THE BBC has agreed to air a charity appeal for the stricken people of Gaza, as long as they can include a fraudulent phone-in contest, it emerged last night.
The Corporation is finalising the details but insisted it needs time to develop a phone-in scam that is both horribly dishonest and completely impartial.
A BBC spokesman said: "Obviously we are looking at ways of skimming five, maybe ten pence off the top of every donation.
"But we'd also like to set up a fake competition to run alongside the appeal that would then be won by a member of staff posing as one of the plebs.
"We could maybe offer a two week trip to Israel and the question could be something like, 'how do you spell Gaza?' Is it a) Gaza, b) Gazzzza, or c) fyjyplymp?'"

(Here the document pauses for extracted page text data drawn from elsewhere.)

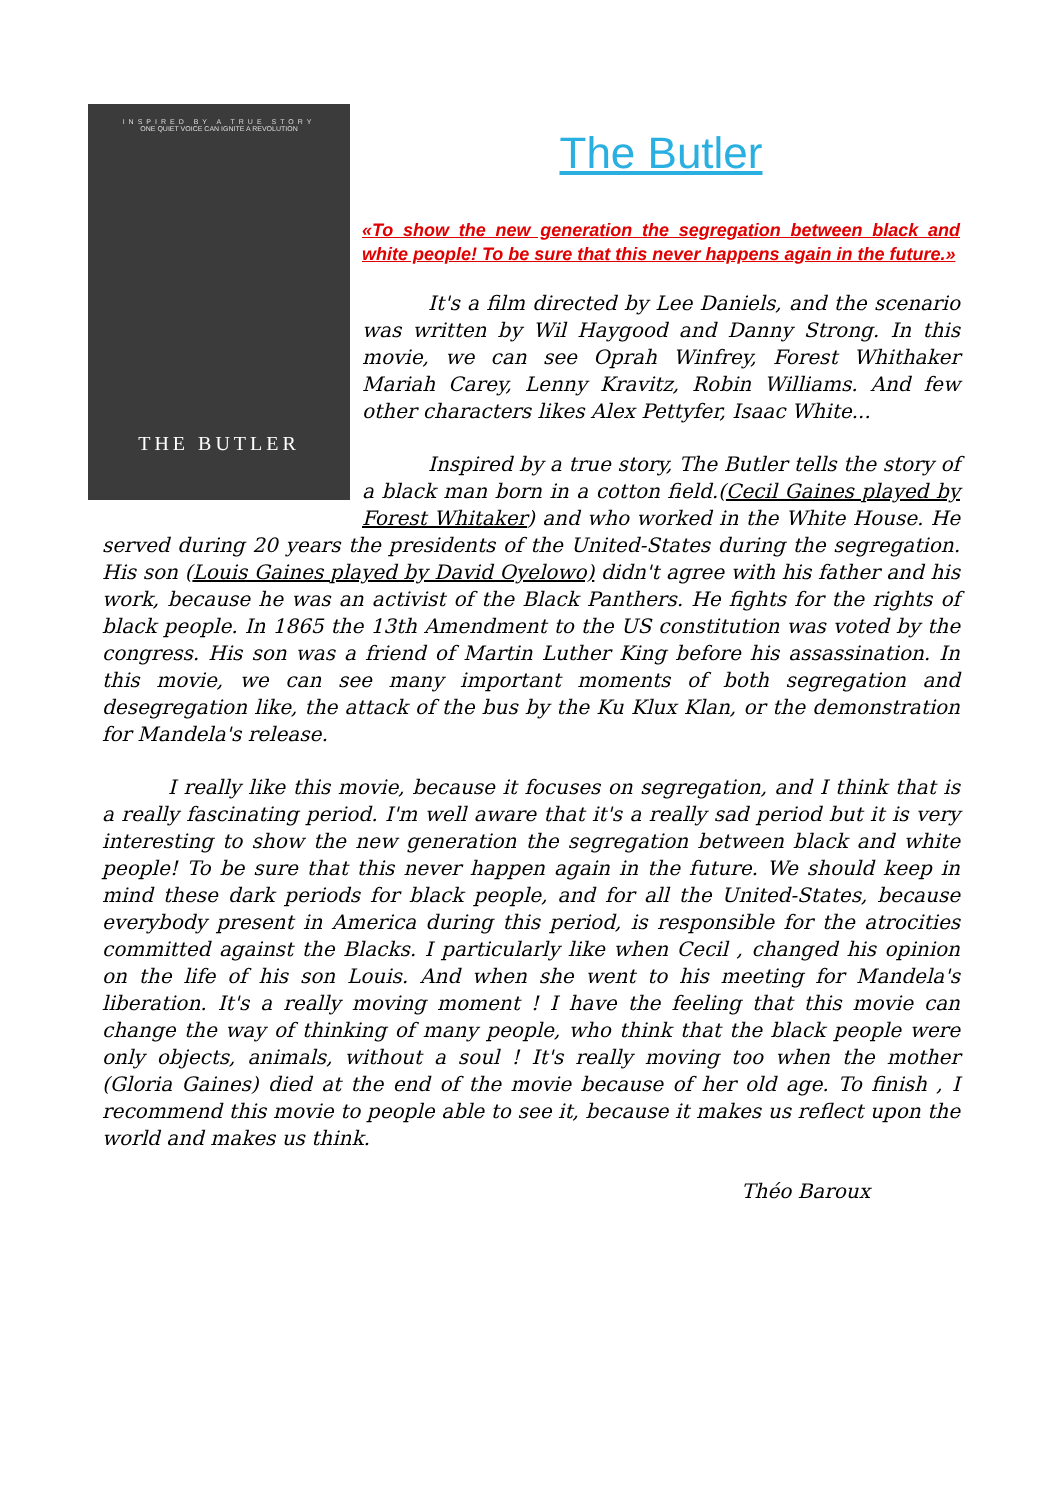INSPIRED BY A TRUE STORY
ONE QUIET VOICE CAN IGNITE A REVOLUTION
THE BUTLER
The Butler
«To show the new generation the segregation between black and white people! To be sure that this never happens again in the future.»
It's a film directed by Lee Daniels, and the scenario was written by Wil Haygood and Danny Strong. In this movie, we can see Oprah Winfrey, Forest Whithaker Mariah Carey, Lenny Kravitz, Robin Williams. And few other characters likes Alex Pettyfer, Isaac White...
Inspired by a true story, The Butler tells the story of a black man born in a cotton field.(Cecil Gaines played by Forest Whitaker) and who worked in the White House. He served during 20 years the presidents of the United-States during the segregation. His son (Louis Gaines played by David Oyelowo) didn't agree with his father and his work, because he was an activist of the Black Panthers. He fights for the rights of black people. In 1865 the 13th Amendment to the US constitution was voted by the congress. His son was a friend of Martin Luther King before his assassination. In this movie, we can see many important moments of both segregation and desegregation like, the attack of the bus by the Ku Klux Klan, or the demonstration for Mandela's release.
I really like this movie, because it focuses on segregation, and I think that is a really fascinating period. I'm well aware that it's a really sad period but it is very interesting to show the new generation the segregation between black and white people! To be sure that this never happen again in the future. We should keep in mind these dark periods for black people, and for all the United-States, because everybody present in America during this period, is responsible for the atrocities committed against the Blacks. I particularly like when Cecil , changed his opinion on the life of his son Louis. And when she went to his meeting for Mandela's liberation. It's a really moving moment ! I have the feeling that this movie can change the way of thinking of many people, who think that the black people were only objects, animals, without a soul ! It's really moving too when the mother (Gloria Gaines) died at the end of the movie because of her old age. To finish , I recommend this movie to people able to see it, because it makes us reflect upon the world and makes us think.
Théo Baroux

The BBC had earlier refused to screen the appeal claiming it would face accusations of being biased towards not dying horribly.
The spokesman added: "Screening a humanitarian appeal which most people are going to ignore anyway would have destroyed the BBC's reputation, just as if it had been hit by wave after wave of indiscriminate air strikes."

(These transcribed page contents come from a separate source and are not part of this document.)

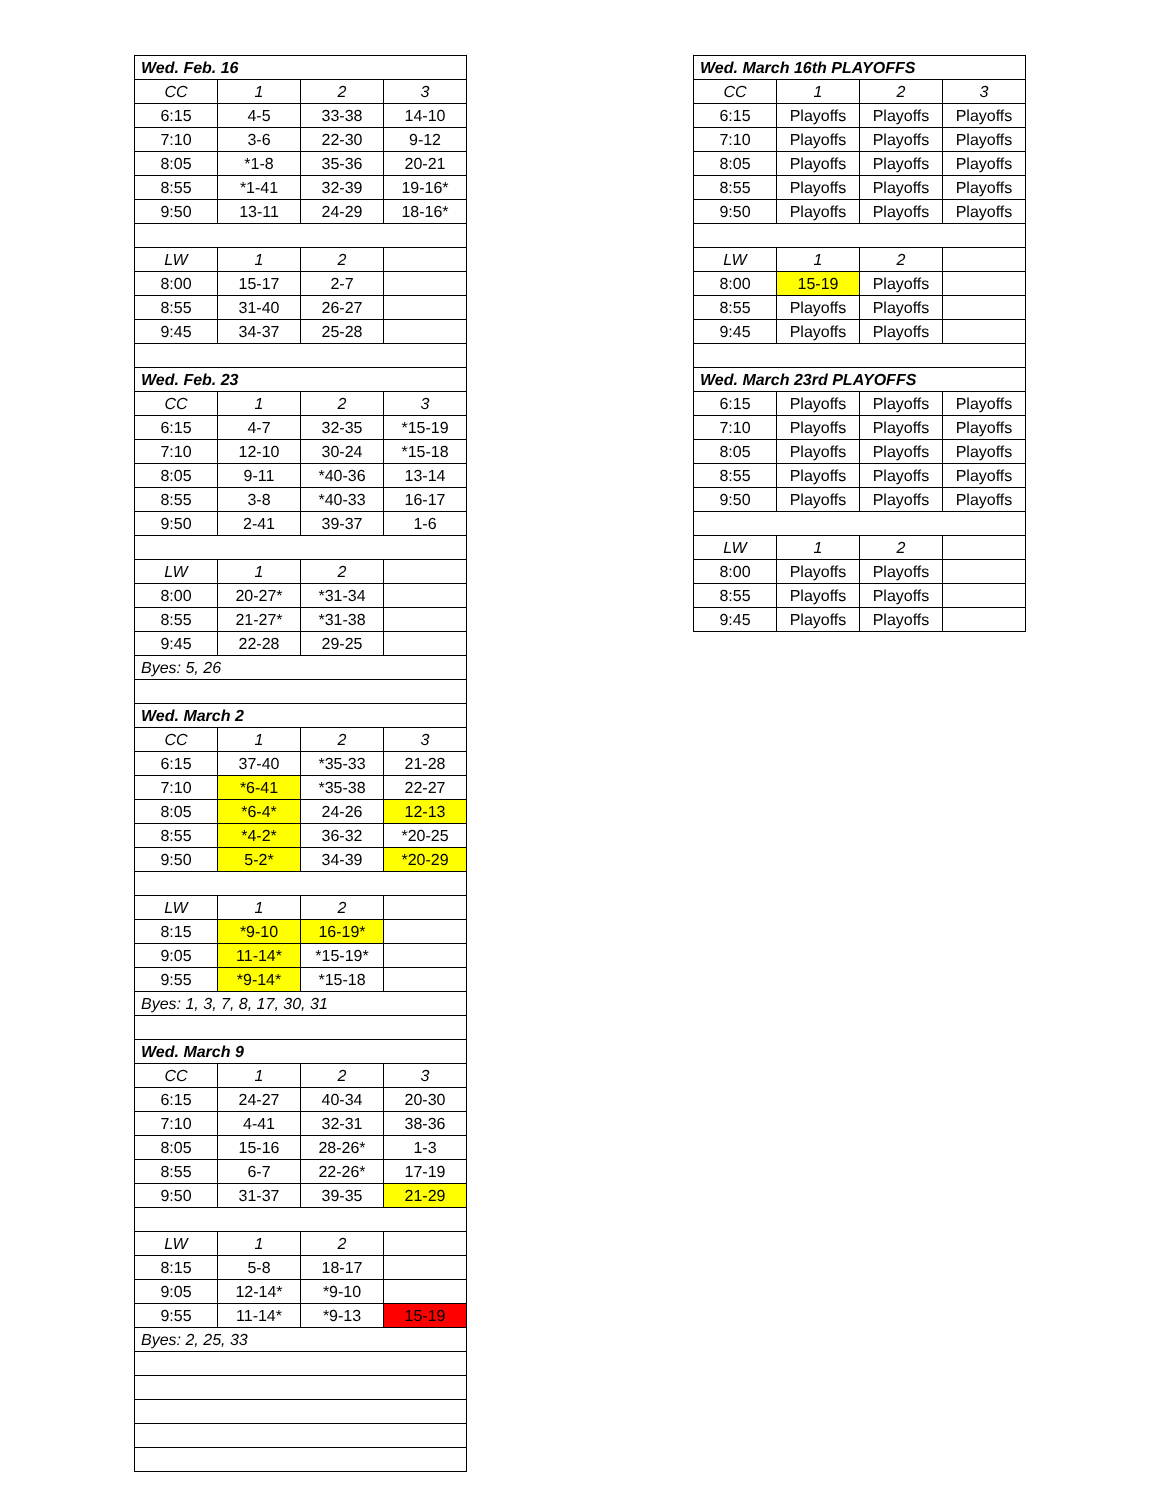| Wed. Feb. 16 | | | |
| CC | 1 | 2 | 3 |
| 6:15 | 4-5 | 33-38 | 14-10 |
| 7:10 | 3-6 | 22-30 | 9-12 |
| 8:05 | *1-8 | 35-36 | 20-21 |
| 8:55 | *1-41 | 32-39 | 19-16* |
| 9:50 | 13-11 | 24-29 | 18-16* |
| LW | 1 | 2 | |
| 8:00 | 15-17 | 2-7 | |
| 8:55 | 31-40 | 26-27 | |
| 9:45 | 34-37 | 25-28 | |
| Wed. Feb. 23 | | | |
| CC | 1 | 2 | 3 |
| 6:15 | 4-7 | 32-35 | *15-19 |
| 7:10 | 12-10 | 30-24 | *15-18 |
| 8:05 | 9-11 | *40-36 | 13-14 |
| 8:55 | 3-8 | *40-33 | 16-17 |
| 9:50 | 2-41 | 39-37 | 1-6 |
| LW | 1 | 2 | |
| 8:00 | 20-27* | *31-34 | |
| 8:55 | 21-27* | *31-38 | |
| 9:45 | 22-28 | 29-25 | |
| Byes: 5, 26 | | | |
| Wed. March 2 | | | |
| CC | 1 | 2 | 3 |
| 6:15 | 37-40 | *35-33 | 21-28 |
| 7:10 | *6-41 | *35-38 | 22-27 |
| 8:05 | *6-4* | 24-26 | 12-13 |
| 8:55 | *4-2* | 36-32 | *20-25 |
| 9:50 | 5-2* | 34-39 | *20-29 |
| LW | 1 | 2 | |
| 8:15 | *9-10 | 16-19* | |
| 9:05 | 11-14* | *15-19* | |
| 9:55 | *9-14* | *15-18 | |
| Byes: 1, 3, 7, 8, 17, 30, 31 | | | |
| Wed. March 9 | | | |
| CC | 1 | 2 | 3 |
| 6:15 | 24-27 | 40-34 | 20-30 |
| 7:10 | 4-41 | 32-31 | 38-36 |
| 8:05 | 15-16 | 28-26* | 1-3 |
| 8:55 | 6-7 | 22-26* | 17-19 |
| 9:50 | 31-37 | 39-35 | 21-29 |
| LW | 1 | 2 | |
| 8:15 | 5-8 | 18-17 | |
| 9:05 | 12-14* | *9-10 | |
| 9:55 | 11-14* | *9-13 | 15-19 |
| Byes: 2, 25, 33 | | | |
| Wed. March 16th PLAYOFFS | | | |
| CC | 1 | 2 | 3 |
| 6:15 | Playoffs | Playoffs | Playoffs |
| 7:10 | Playoffs | Playoffs | Playoffs |
| 8:05 | Playoffs | Playoffs | Playoffs |
| 8:55 | Playoffs | Playoffs | Playoffs |
| 9:50 | Playoffs | Playoffs | Playoffs |
| LW | 1 | 2 | |
| 8:00 | 15-19 | Playoffs | |
| 8:55 | Playoffs | Playoffs | |
| 9:45 | Playoffs | Playoffs | |
| Wed. March 23rd PLAYOFFS | | | |
| 6:15 | Playoffs | Playoffs | Playoffs |
| 7:10 | Playoffs | Playoffs | Playoffs |
| 8:05 | Playoffs | Playoffs | Playoffs |
| 8:55 | Playoffs | Playoffs | Playoffs |
| 9:50 | Playoffs | Playoffs | Playoffs |
| LW | 1 | 2 | |
| 8:00 | Playoffs | Playoffs | |
| 8:55 | Playoffs | Playoffs | |
| 9:45 | Playoffs | Playoffs | |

Tom Logan, professor of communications at Reading University, said: "It's a difficult one for the BBC. It has to weigh up a lot of very complex factors before surrendering five minutes of airtime that would otherwise be filled with vapid, unoriginal shit."
The BBC appeal will be introduced by Jonathan Ross, the jumped-up researcher, who will highlight the suffering of Palestine's 80 year-old grandmothers, many of whom he would like to have sex with.